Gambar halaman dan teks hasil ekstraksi
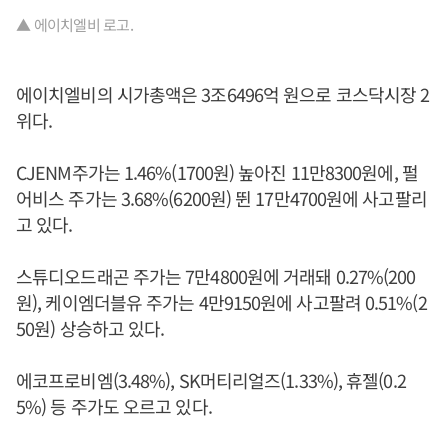
▲ 에이치엘비 로고.
에이치엘비의 시가총액은 3조6496억 원으로 코스닥시장 2
위다.
CJENM주가는 1.46%(1700원) 높아진 11만8300원에, 펄
어비스 주가는 3.68%(6200원) 뛴 17만4700원에 사고팔리
고 있다.
스튜디오드래곤 주가는 7만4800원에 거래돼 0.27%(200
원), 케이엠더블유 주가는 4만9150원에 사고팔려 0.51%(2
50원) 상승하고 있다.
에코프로비엠(3.48%), SK머티리얼즈(1.33%), 휴젤(0.2
5%) 등 주가도 오르고 있다.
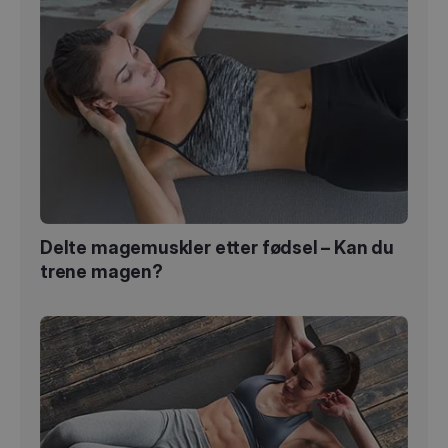
Delte magemuskler etter fødsel – Kan du
trene magen?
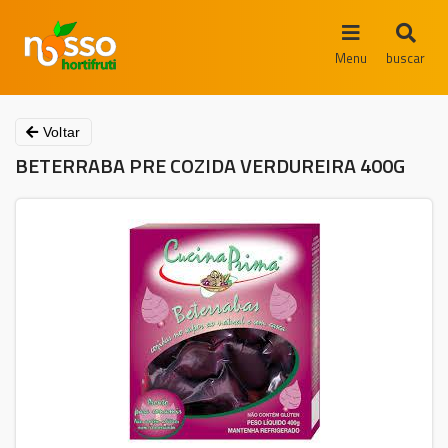
Menu
buscar
Voltar
BETERRABA PRE COZIDA VERDUREIRA 400G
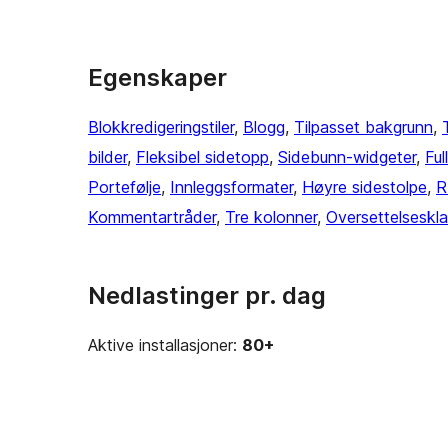
Egenskaper
Blokkredigeringstiler
, 
Blogg
, 
Tilpasset bakgrunn
, 
bilder
, 
Fleksibel sidetopp
, 
Sidebunn-widgeter
, 
Fu
Portefølje
, 
Innleggsformater
, 
Høyre sidestolpe
, 
R
Kommentartråder
, 
Tre kolonner
, 
Oversettelseskla
Nedlastinger pr. dag
Aktive installasjoner:
80+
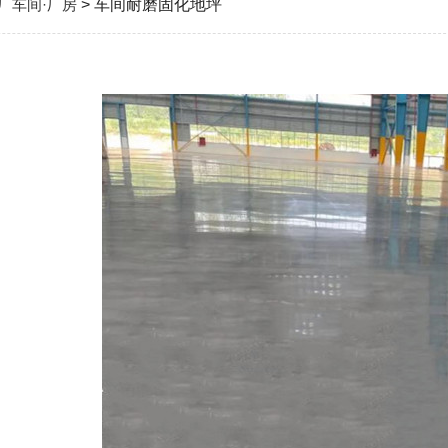
厂车间·厂房
> 车间耐磨固化地坪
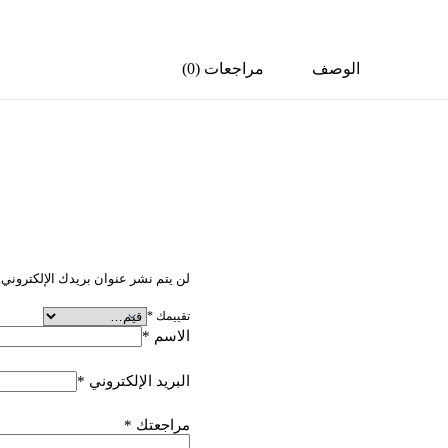
الوصف
مراجعات (0)
كن أول من يقيم “سوبر 
لن يتم نشر عنوان بريدك الإلكتروني.
تقييمك
*
الاسم
*
البريد الإلكتروني
*
مراجعتك
*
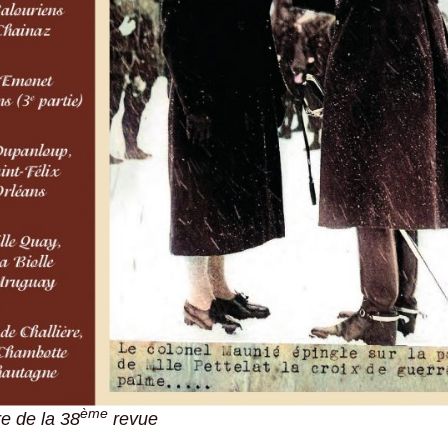
ème
e de la 38
revue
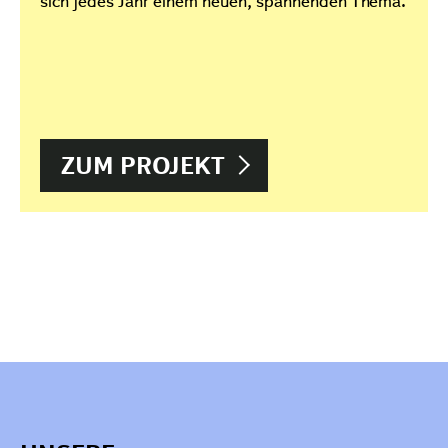
ZUM PROJEKT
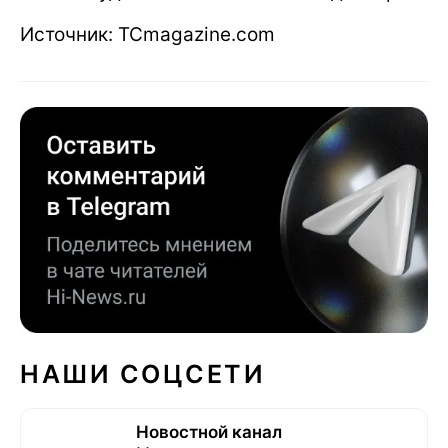
Источник: TCmagazine.com
НАШИ СОЦСЕТИ
Новостной канал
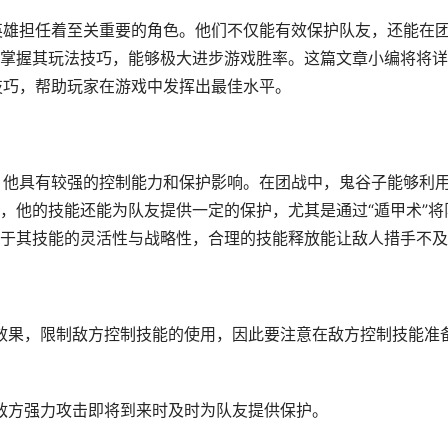
英雄担任着至关重要的角色。他们不仅能有效保护队友，还能在
掌握其玩法技巧，能够极大进步游戏胜率。这篇文章小编将将详
技巧，帮助玩家在游戏中发挥出最佳水平。
，他具有较强的控制能力和保护影响。在团战中，鬼谷子能够利
，他的技能还能为队友提供一定的保护，尤其是通过“遁甲术”将
于其技能的灵活性与战略性，合理的技能释放能让敌人措手不及
默效果，限制敌方控制技能的使用，因此要注意在敌方控制技能准
在敌方强力攻击即将到来时及时为队友提供保护。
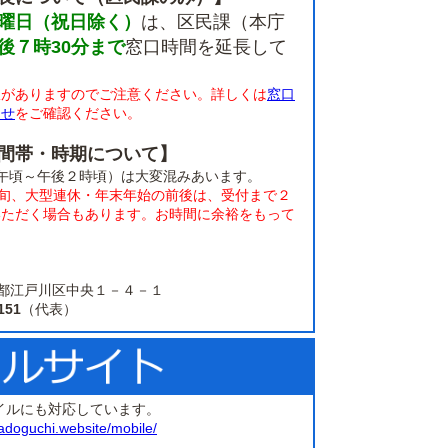
曜日（祝日除く）
は、区民課（本庁
後７時30分まで
窓口時間を延長して
限がありますのでご注意ください。詳しくは
窓口
らせ
をご確認ください。
間帯・時期について】
午頃～午後２時頃）は大変混みあいます。
上旬、大型連休・年末年始の前後は、受付まで２
いただく場合もあります。お時間に余裕をもって
。
 東京都江戸川区中央１－４－１
151
（代表）
イルにも対応しています。
adoguchi.website/mobile/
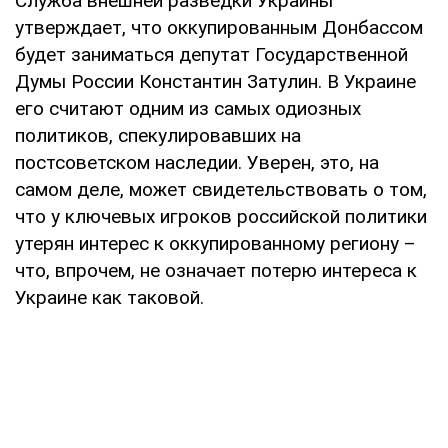
Служба внешней разведки Украины
утверждает, что оккупированным Донбассом
будет заниматься депутат Государственной
Думы России Константин Затулин. В Украине
его считают одним из самых одиозных
политиков, спекулировавших на
постсоветском наследии. Уверен, это, на
самом деле, может свидетельствовать о том,
что у ключевых игроков российской политики
утерян интерес к оккупированному региону –
что, впрочем, не означает потерю интереса к
Украине как таковой.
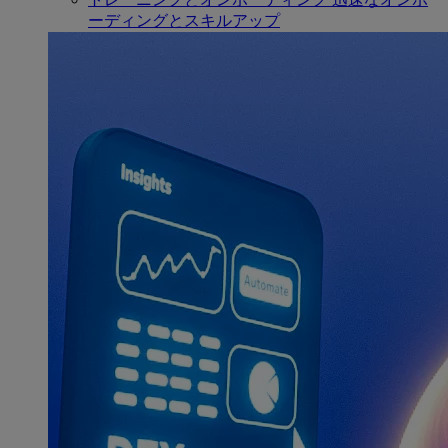
ーディングとスキルアップ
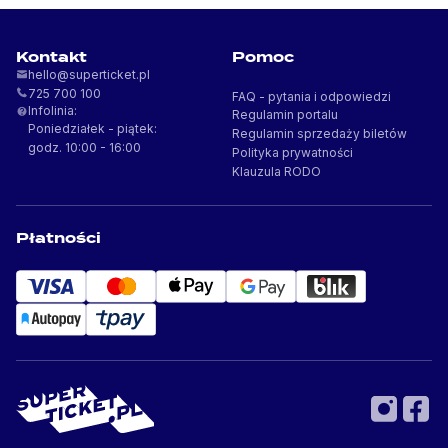
Kontakt
Pomoc
FAQ - pytania i odpowiedzi
Infolinia:
Regulamin portalu
Poniedziałek - piątek:
Regulamin sprzedaży biletów
godz. 10:00 - 16:00
Polityka prywatności
Klauzula RODO
Płatności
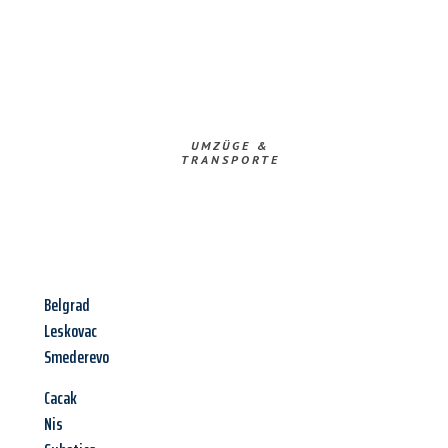
UMZÜGE &
TRANSPORTE
Belgrad
Leskovac
Smederevo
Cacak
Nis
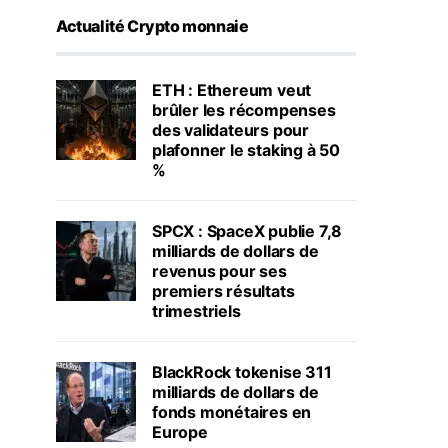
Actualité Crypto monnaie
ETH : Ethereum veut
brûler les récompenses
des validateurs pour
plafonner le staking à 50
%
SPCX : SpaceX publie 7,8
milliards de dollars de
revenus pour ses
premiers résultats
trimestriels
BlackRock tokenise 311
milliards de dollars de
fonds monétaires en
Europe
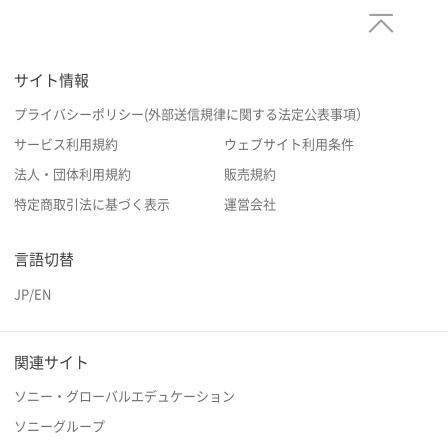
サイト情報
プライバシーポリシー(外部送信規律に関する法定公表事項）
サービス利用規約
ウェブサイト利用条件
法人・団体利用規約
販売規約
特定商取引法に基づく表示
運営会社
言語切替
JP
/
EN
関連サイト
ソニー・グローバルエデュケーション
ソニーグループ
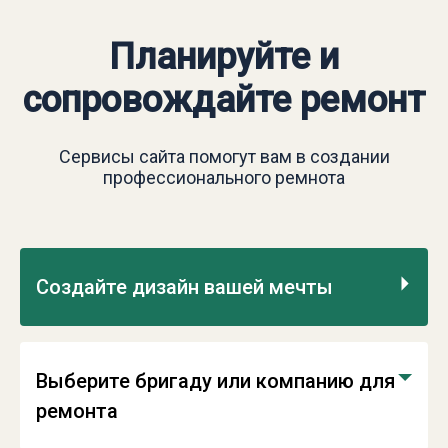
Планируйте и
сопровождайте ремонт
Сервисы сайта помогут вам в создании
профессионального ремнота
Создайте дизайн вашей мечты
Начните преображение своего дома с
современного дизайна. Выберите лучшего
Выберите бригаду или компанию для
дизайнера для вашего интерьера или
ремонта
вдохновляйтесь работами наших экспертов.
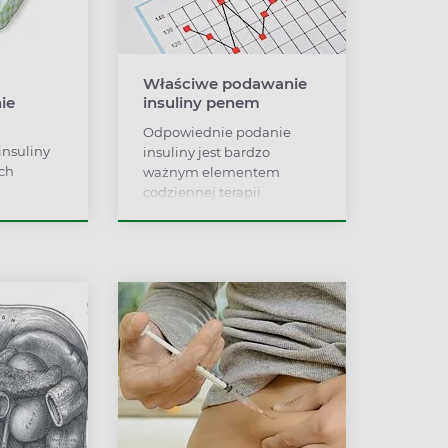
Właściwe podawanie
ie
insuliny penem
Odpowiednie podanie
nsuliny
insuliny jest bardzo
ch
ważnym elementem
codziennej terapii
ania
diabetyków. Ważne są
edz się,
grubość i długość igły, jaką
 insulinę
należy wybrać do pena,
iej po
odpowiednie dla danego
nia – nie
rodzaju insuliny miejsce
 także w
wkłucia i technika podania
hormonu w zależności od
objętości tkanki
podskórnej pacjenta.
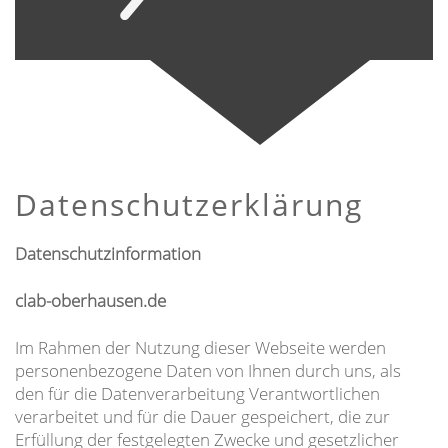
Datenschutzerklärung
Datenschutzinformation
clab-oberhausen.de
Im Rahmen der Nutzung dieser Webseite werden
personenbezogene Daten von Ihnen durch uns, als
den für die Datenverarbeitung Verantwortlichen
verarbeitet und für die Dauer gespeichert, die zur
Erfüllung der festgelegten Zwecke und gesetzlicher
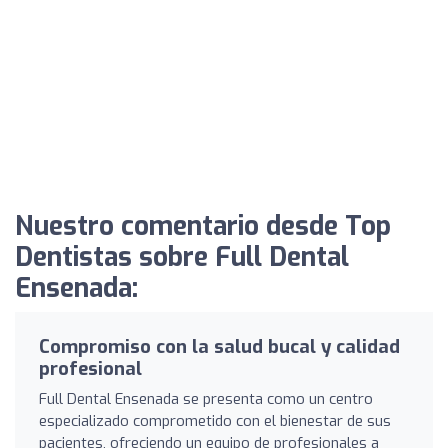
Nuestro comentario desde Top
Dentistas sobre Full Dental
Ensenada:
Compromiso con la salud bucal y calidad
profesional
Full Dental Ensenada se presenta como un centro
especializado comprometido con el bienestar de sus
pacientes, ofreciendo un equipo de profesionales a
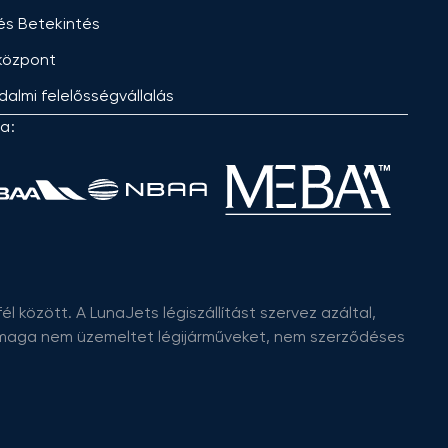
 és Betekintés
központ
dalmi felelősségvállalás
a:
l között. A LunaJets légiszállítást szervez azáltal,
s maga nem üzemeltet légijárműveket, nem szerződéses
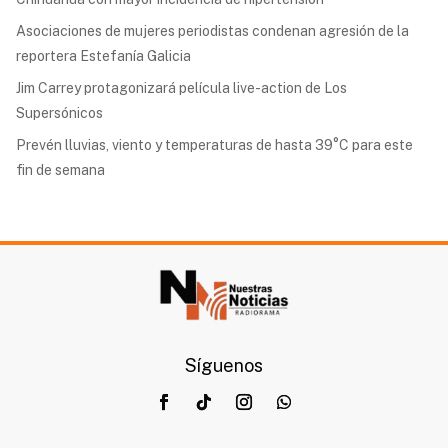
Asociaciones de mujeres periodistas condenan agresión de la
reportera Estefanía Galicia
Jim Carrey protagonizará película live-action de Los
Supersónicos
Prevén lluvias, viento y temperaturas de hasta 39°C para este
fin de semana
Síguenos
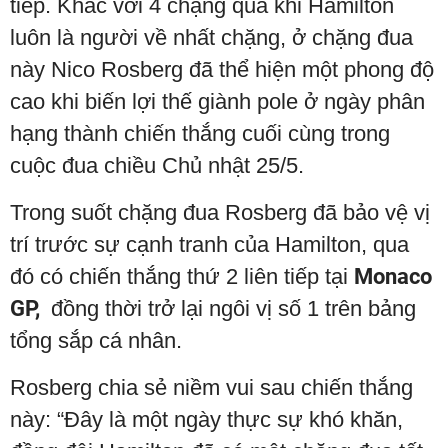
tiếp. Khác với 4 chặng qua khi Hamilton
luôn là người về nhất chặng, ở chặng đua
này Nico Rosberg đã thể hiện một phong độ
cao khi biến lợi thế giành pole ở ngày phân
hạng thành chiến thắng cuối cùng trong
cuộc đua chiều Chủ nhật 25/5.
Trong suốt chặng đua Rosberg đã bảo vệ vị
trí trước sự cạnh tranh của Hamilton, qua
đó có chiến thắng thứ 2 liên tiếp tại
Monaco
GP,
đồng thời trở lại ngôi vị số 1 trên bảng
tổng sắp cá nhân.
Rosberg chia sẻ niềm vui sau chiến thắng
này: “Đây là một ngày thực sự khó khăn,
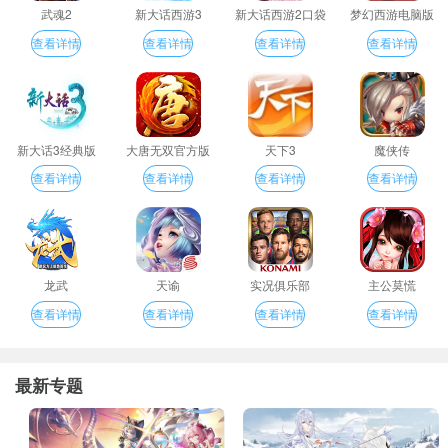
武魂2
新大话西游3
新大话西游2口袋
梦幻西游电脑版
版
查看详情
查看详情
查看详情
查看详情
新大话3经典版
大唐无双官方版
天下3
魔侠传
查看详情
查看详情
查看详情
查看详情
龙武
天谕
实况俱乐部
主公莫慌
查看详情
查看详情
查看详情
查看详情
最新专题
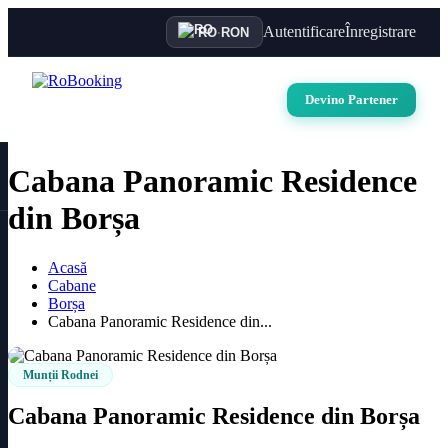
Autentificare
Înregistrare
RO
·
RON
Devino Partener
Cabana Panoramic Residence
din Borșa
Acasă
Cabane
Borșa
Cabana Panoramic Residence din...
Munții Rodnei
Cabana Panoramic Residence din Borșa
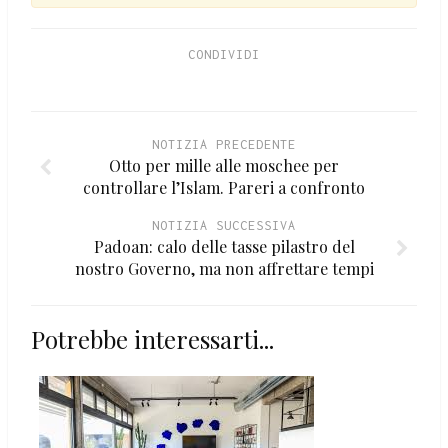
CONDIVIDI
NOTIZIA PRECEDENTE
Otto per mille alle moschee per
controllare l’Islam. Pareri a confronto
NOTIZIA SUCCESSIVA
Padoan: calo delle tasse pilastro del
nostro Governo, ma non affrettare tempi
Potrebbe interessarti...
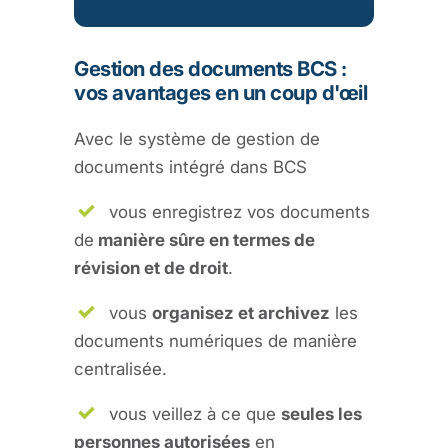
Gestion des documents BCS :
vos avantages en un coup d'œil
Avec le système de gestion de
documents intégré dans BCS
vous enregistrez vos documents
de
manière sûre en termes de
révision et de droit
.
vous
organisez et archivez
les
documents numériques de manière
centralisée.
vous veillez à ce que
seules les
personnes autorisées
en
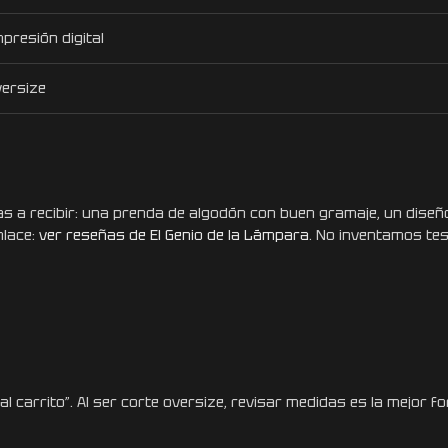
presión digital
ersize
 a recibir: una prenda de algodón con buen gramaje, un diseño
nlace:
ver reseñas de El Genio de la Lámpara
. No inventamos te
al carrito”. Al ser corte oversize, revisar medidas es la mejor f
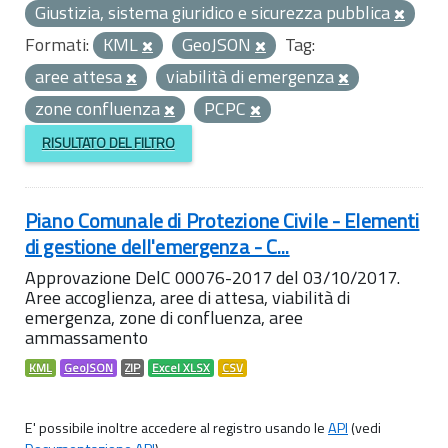
Giustizia, sistema giuridico e sicurezza pubblica
Formati:
KML
GeoJSON
Tag:
aree attesa
viabilità di emergenza
zone confluenza
PCPC
RISULTATO DEL FILTRO
Piano Comunale di Protezione Civile - Elementi
di gestione dell'emergenza - C...
Approvazione DelC 00076-2017 del 03/10/2017.
Aree accoglienza, aree di attesa, viabilità di
emergenza, zone di confluenza, aree
ammassamento
KML
GeoJSON
ZIP
Excel XLSX
CSV
E' possibile inoltre accedere al registro usando le
API
(vedi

• _PERSYARATAN_
Tulis kembali baris data mulai dari baris yang memuat "ZUM PROJEKT" hingga baris yang memuat "在敌方强力攻击即将到来时及时为队友提供保护。", dengan mengganti "Новостной канал" menjadi "Канал новостей" dan membiarkan bagian lain tetap sama. Jangan sertakan gambar dalam jawaban.

• _JAWABAN_
ZUM PROJEKT
Источник: TCmagazine.com
НАШИ СОЦСЕТИ
Канал новостей
英雄担任着至关重要的角色。他们不仅能有效保护队友，还能在
掌握其玩法技巧，能够极大进步游戏胜率。这篇文章小编将将详
技巧，帮助玩家在游戏中发挥出最佳水平。
，他具有较强的控制能力和保护影响。在团战中，鬼谷子能够利
，他的技能还能为队友提供一定的保护，尤其是通过“遁甲术”将
于其技能的灵活性与战略性，合理的技能释放能让敌人措手不及
默效果，限制敌方控制技能的使用，因此要注意在敌方控制技能准
在敌方强力攻击即将到来时及时为队友提供保护。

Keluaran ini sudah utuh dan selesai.